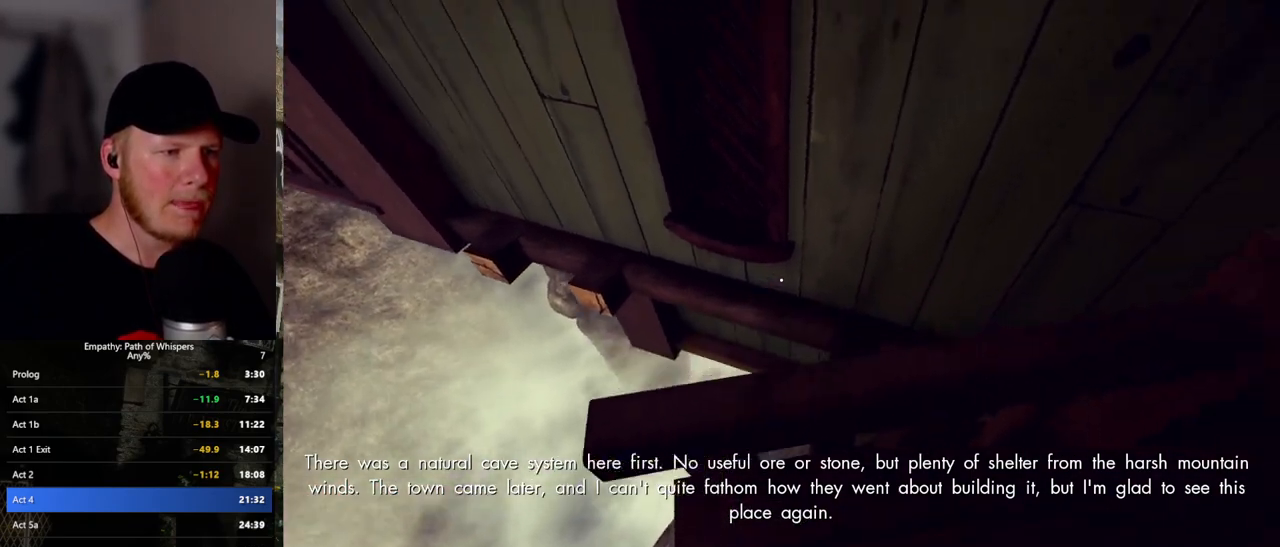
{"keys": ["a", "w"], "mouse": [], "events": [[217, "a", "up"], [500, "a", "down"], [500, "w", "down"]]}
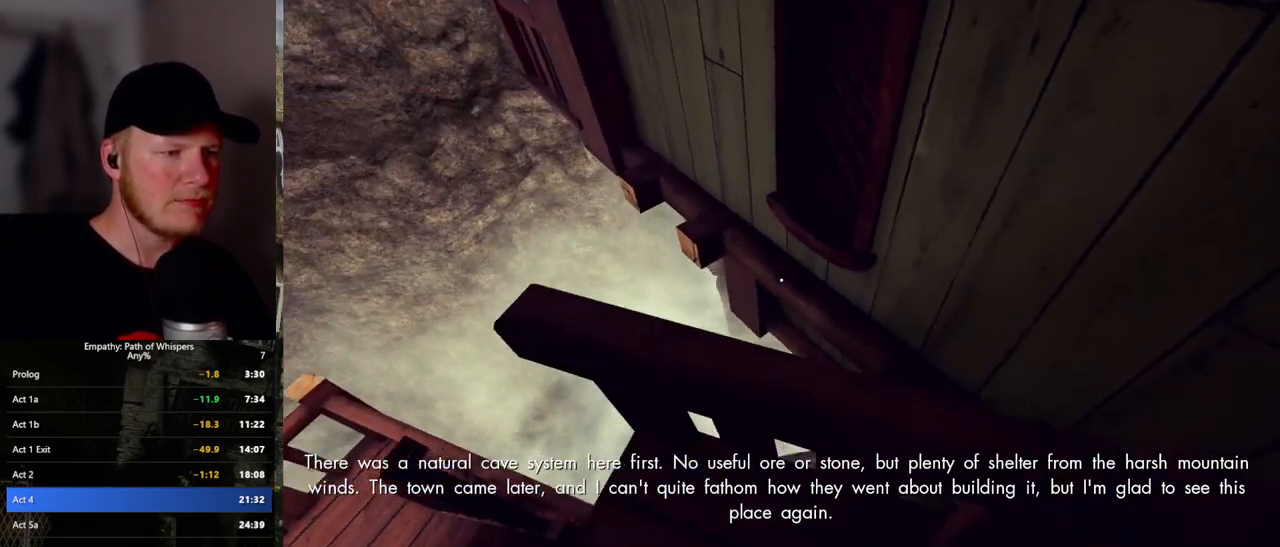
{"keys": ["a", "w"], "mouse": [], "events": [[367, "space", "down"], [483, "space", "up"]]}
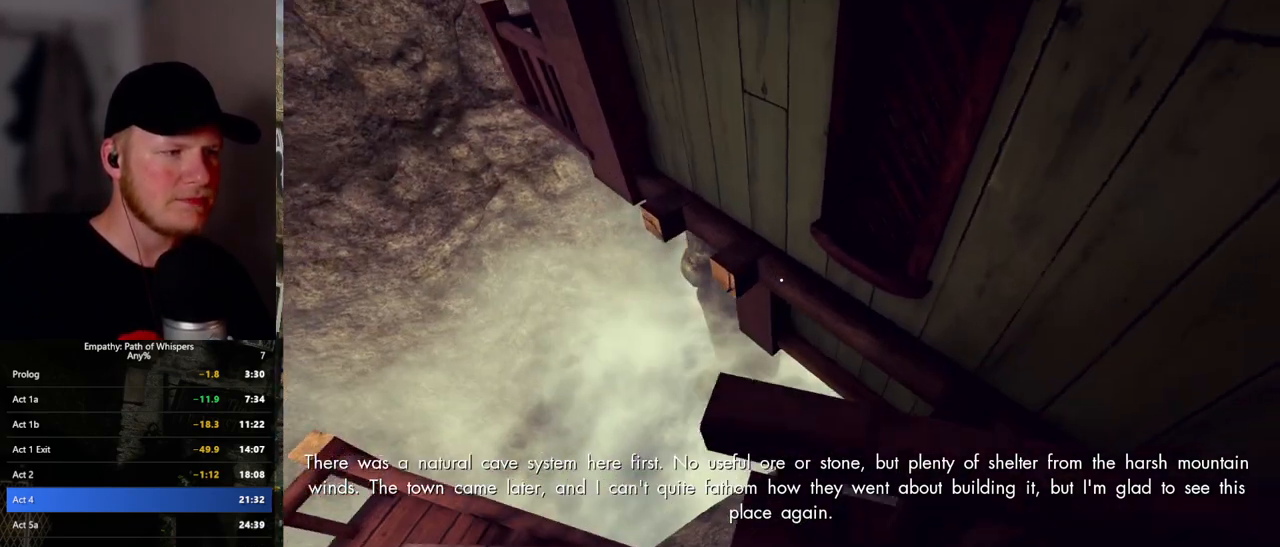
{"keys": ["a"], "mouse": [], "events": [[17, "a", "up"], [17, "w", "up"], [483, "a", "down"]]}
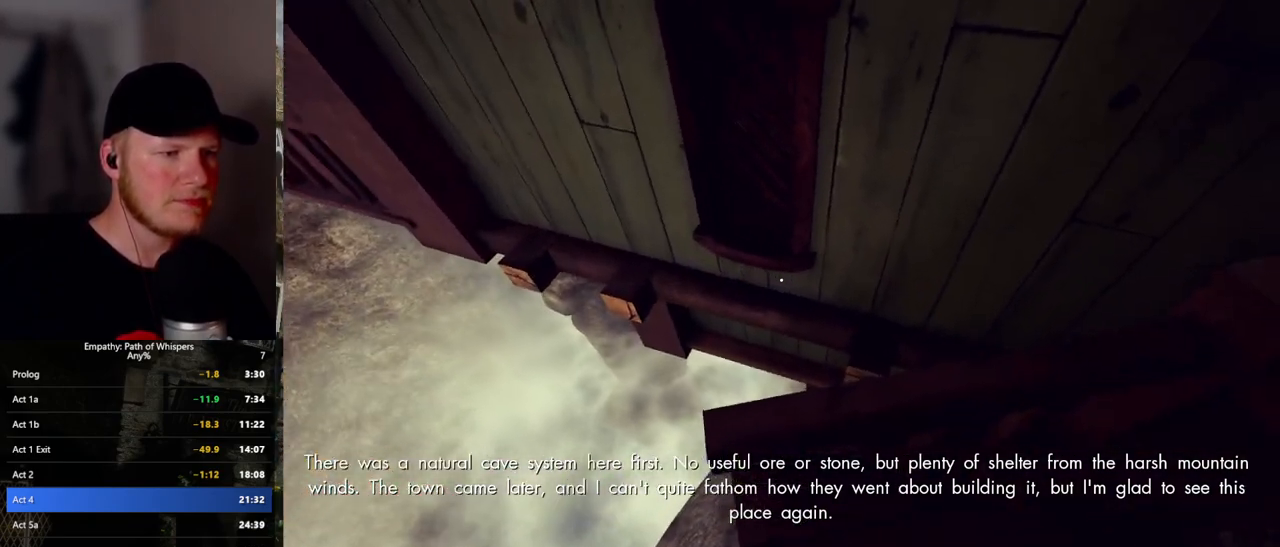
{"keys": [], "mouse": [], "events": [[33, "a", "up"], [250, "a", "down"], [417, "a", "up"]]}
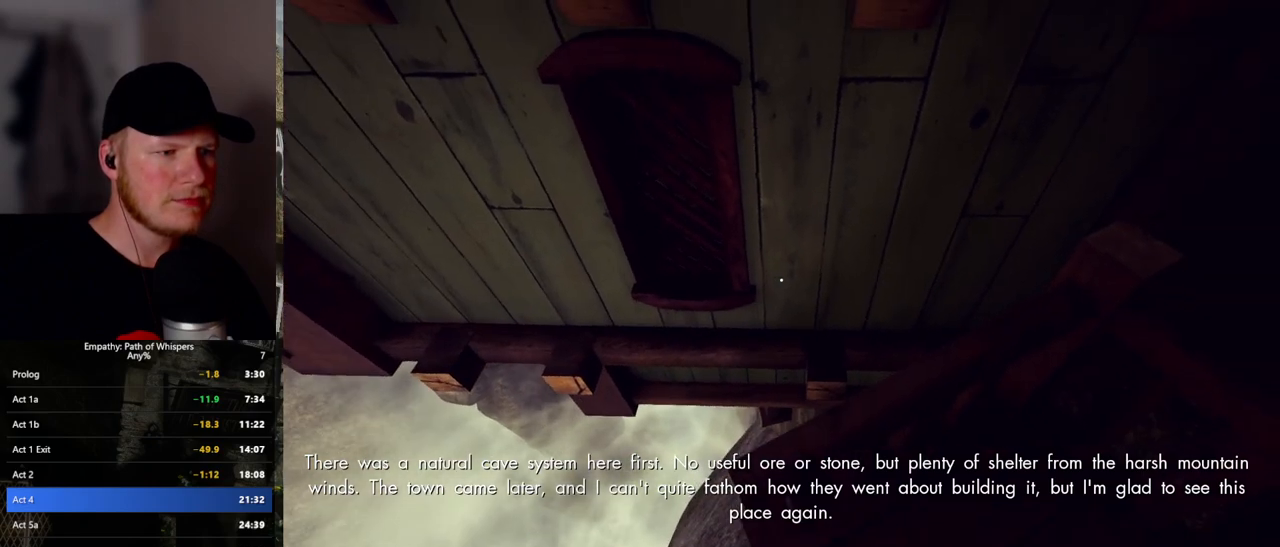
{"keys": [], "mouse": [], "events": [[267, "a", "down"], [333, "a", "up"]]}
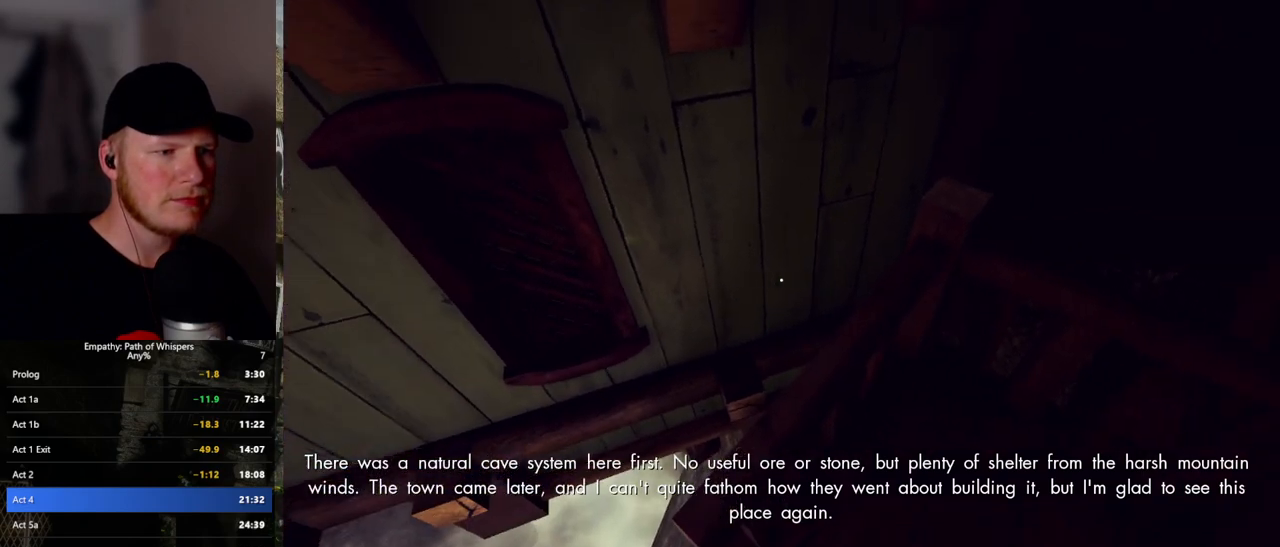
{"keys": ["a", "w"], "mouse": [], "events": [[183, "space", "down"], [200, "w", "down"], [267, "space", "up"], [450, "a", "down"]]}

- - - - -

* _Work instruction_
Your reply must match the data above line for line, except that it holds no pictures.

* _Exercise answer_
{"keys": ["a", "w"], "mouse": [], "events": [[217, "a", "up"], [500, "a", "down"], [500, "w", "down"]]}
{"keys": ["a", "w"], "mouse": [], "events": [[367, "space", "down"], [483, "space", "up"]]}
{"keys": ["a"], "mouse": [], "events": [[17, "a", "up"], [17, "w", "up"], [483, "a", "down"]]}
{"keys": [], "mouse": [], "events": [[33, "a", "up"], [250, "a", "down"], [417, "a", "up"]]}
{"keys": [], "mouse": [], "events": [[267, "a", "down"], [333, "a", "up"]]}
{"keys": ["a", "w"], "mouse": [], "events": [[183, "space", "down"], [200, "w", "down"], [267, "space", "up"], [450, "a", "down"]]}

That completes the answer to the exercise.